**Data section:**
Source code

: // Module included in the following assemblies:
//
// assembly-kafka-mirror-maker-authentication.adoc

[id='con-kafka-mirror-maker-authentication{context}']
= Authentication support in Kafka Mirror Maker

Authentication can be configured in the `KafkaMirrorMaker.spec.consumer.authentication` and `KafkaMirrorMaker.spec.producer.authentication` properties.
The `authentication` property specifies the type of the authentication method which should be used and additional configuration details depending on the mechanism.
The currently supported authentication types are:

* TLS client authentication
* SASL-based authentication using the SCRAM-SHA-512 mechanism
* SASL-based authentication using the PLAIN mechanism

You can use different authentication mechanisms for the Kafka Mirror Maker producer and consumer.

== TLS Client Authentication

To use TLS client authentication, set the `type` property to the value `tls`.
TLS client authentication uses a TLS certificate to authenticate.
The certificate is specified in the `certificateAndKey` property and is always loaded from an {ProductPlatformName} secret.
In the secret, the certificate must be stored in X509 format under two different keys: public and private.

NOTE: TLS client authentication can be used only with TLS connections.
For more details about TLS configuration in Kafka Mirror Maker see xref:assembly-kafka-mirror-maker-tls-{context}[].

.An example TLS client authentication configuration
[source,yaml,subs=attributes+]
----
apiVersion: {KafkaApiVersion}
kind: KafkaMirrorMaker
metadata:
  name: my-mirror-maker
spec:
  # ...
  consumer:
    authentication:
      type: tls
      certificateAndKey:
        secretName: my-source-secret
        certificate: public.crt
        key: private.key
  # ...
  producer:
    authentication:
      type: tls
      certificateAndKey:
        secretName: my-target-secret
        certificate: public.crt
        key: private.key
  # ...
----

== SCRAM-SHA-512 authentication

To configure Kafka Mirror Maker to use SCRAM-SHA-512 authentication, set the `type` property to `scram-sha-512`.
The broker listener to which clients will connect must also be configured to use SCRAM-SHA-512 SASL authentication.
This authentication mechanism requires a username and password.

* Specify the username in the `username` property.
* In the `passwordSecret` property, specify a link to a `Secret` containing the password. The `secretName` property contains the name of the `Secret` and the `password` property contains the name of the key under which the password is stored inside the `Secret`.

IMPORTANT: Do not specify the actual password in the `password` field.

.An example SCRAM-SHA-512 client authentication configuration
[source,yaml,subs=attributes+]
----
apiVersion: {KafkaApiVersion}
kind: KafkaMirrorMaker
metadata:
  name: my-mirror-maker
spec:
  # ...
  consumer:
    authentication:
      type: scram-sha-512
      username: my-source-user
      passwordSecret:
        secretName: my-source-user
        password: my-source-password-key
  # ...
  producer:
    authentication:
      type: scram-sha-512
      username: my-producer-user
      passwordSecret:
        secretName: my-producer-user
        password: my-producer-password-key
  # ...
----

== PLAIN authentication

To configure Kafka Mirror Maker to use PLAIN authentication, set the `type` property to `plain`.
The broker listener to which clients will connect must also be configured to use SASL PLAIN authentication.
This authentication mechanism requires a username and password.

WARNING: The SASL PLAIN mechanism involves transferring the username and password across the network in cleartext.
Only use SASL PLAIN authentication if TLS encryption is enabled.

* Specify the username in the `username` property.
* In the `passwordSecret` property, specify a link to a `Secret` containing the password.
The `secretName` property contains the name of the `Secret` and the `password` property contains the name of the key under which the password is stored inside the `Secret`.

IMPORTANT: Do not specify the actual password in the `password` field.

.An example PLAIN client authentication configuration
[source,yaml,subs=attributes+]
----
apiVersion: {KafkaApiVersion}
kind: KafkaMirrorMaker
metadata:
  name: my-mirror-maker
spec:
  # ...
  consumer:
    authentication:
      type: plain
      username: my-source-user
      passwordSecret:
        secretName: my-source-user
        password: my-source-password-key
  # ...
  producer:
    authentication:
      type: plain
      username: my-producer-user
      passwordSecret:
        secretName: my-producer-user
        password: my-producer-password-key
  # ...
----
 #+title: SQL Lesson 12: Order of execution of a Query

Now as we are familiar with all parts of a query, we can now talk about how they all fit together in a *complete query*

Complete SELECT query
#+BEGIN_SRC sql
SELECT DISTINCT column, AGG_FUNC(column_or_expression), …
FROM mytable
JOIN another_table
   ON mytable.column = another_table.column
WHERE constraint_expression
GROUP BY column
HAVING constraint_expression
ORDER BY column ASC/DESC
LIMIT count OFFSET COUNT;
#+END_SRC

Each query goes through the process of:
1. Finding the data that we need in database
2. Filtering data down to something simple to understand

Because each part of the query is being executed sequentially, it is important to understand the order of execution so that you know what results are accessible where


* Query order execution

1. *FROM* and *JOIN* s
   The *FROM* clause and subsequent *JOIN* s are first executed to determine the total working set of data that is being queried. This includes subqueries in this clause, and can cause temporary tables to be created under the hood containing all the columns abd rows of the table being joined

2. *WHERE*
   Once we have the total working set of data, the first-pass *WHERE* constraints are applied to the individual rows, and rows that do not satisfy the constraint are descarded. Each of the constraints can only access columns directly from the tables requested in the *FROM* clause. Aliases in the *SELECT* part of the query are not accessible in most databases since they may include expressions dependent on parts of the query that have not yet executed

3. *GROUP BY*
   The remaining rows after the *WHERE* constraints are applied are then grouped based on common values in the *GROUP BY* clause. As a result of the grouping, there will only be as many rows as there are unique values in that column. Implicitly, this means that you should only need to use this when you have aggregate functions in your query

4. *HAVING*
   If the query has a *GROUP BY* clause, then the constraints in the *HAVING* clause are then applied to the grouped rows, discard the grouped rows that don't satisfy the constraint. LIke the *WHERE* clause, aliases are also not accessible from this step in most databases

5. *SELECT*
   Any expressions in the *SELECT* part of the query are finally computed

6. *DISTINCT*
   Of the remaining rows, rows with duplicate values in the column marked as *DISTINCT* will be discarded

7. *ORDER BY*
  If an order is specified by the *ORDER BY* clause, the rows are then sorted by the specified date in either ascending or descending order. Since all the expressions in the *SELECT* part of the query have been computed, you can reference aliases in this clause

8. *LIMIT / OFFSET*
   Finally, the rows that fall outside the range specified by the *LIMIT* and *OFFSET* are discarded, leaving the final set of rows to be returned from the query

**Task objective:**
Determine the number of lines in the data that contain "also" as a word or string, and state only that number.

**Output:**
3